PROBLEM DESCRIPTION: Every line from the one containing "[667,219,717,235] know ->" to the one containing "(683, 293) none -> (435, 626) //" in the records below, both included, must be set down exactly, and no other line.

INFORMATION SUPPLIED:
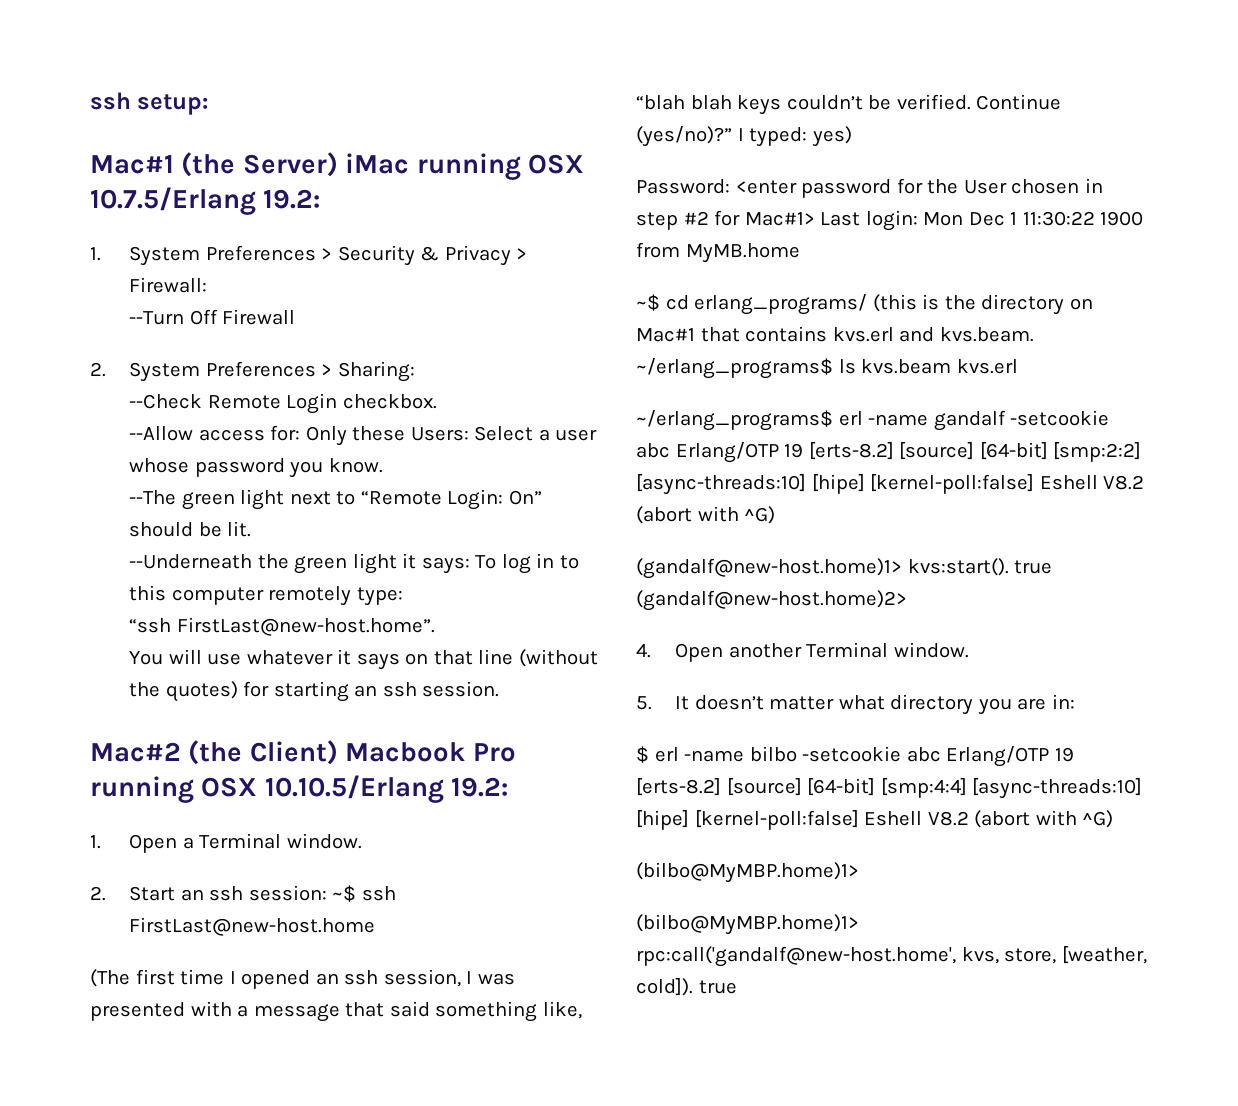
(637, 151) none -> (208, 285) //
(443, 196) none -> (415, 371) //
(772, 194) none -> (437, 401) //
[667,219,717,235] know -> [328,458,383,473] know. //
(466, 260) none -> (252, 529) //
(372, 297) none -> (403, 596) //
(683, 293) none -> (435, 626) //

==

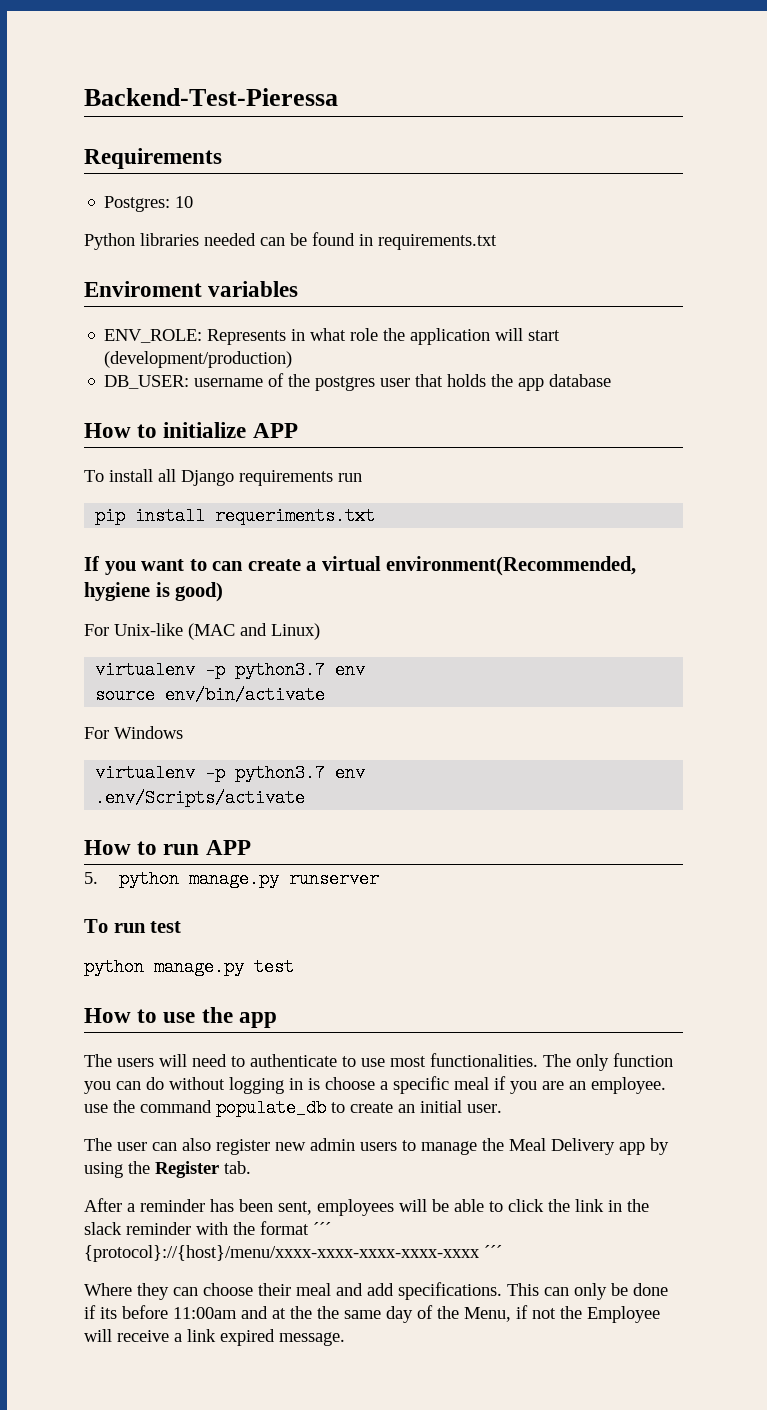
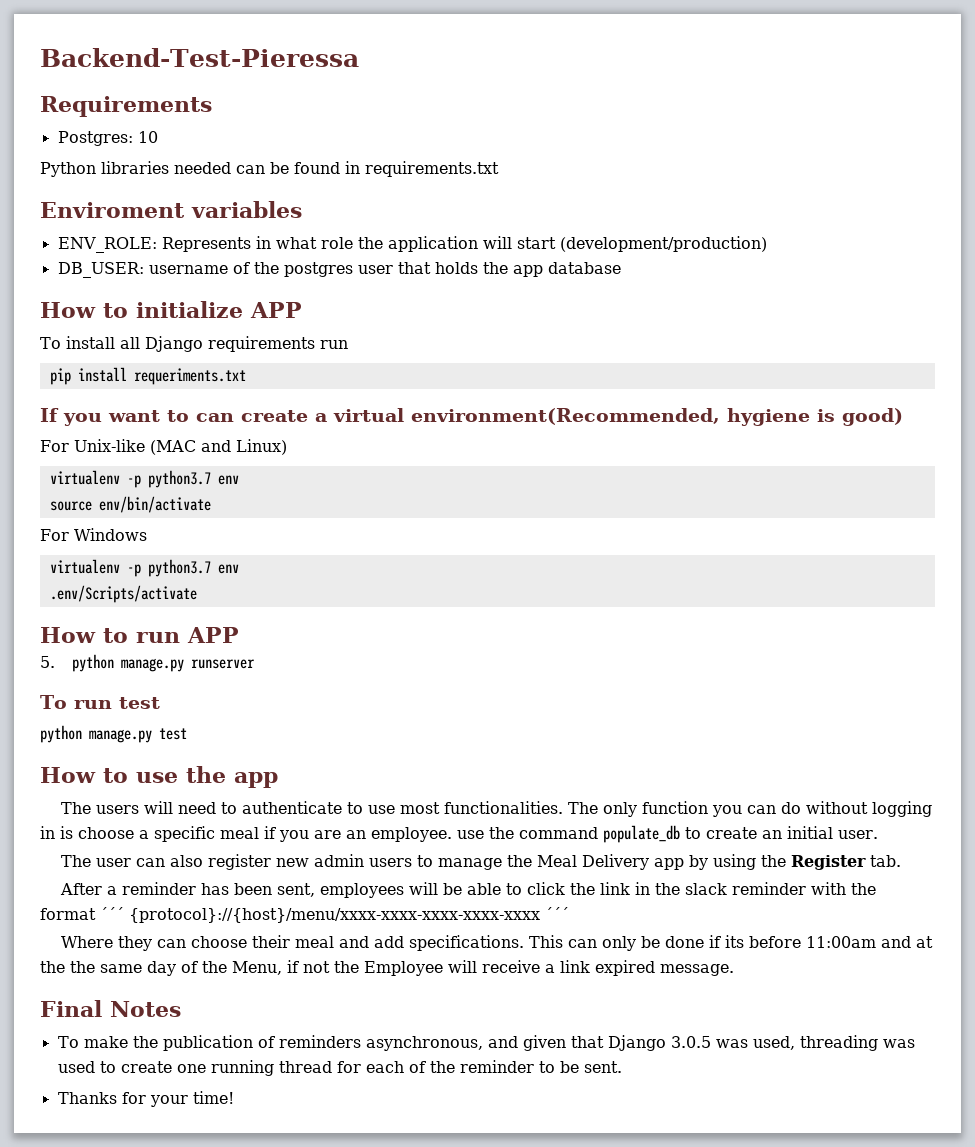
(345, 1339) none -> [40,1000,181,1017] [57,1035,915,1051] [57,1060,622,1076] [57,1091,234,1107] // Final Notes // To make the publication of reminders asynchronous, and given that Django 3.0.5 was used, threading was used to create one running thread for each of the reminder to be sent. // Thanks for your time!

EXPECTED ANSWER:
[667,219,717,235] know -> [328,458,383,473] know. //
(466, 260) none -> (252, 529) //
(372, 297) none -> (403, 596) //
(683, 293) none -> (435, 626) //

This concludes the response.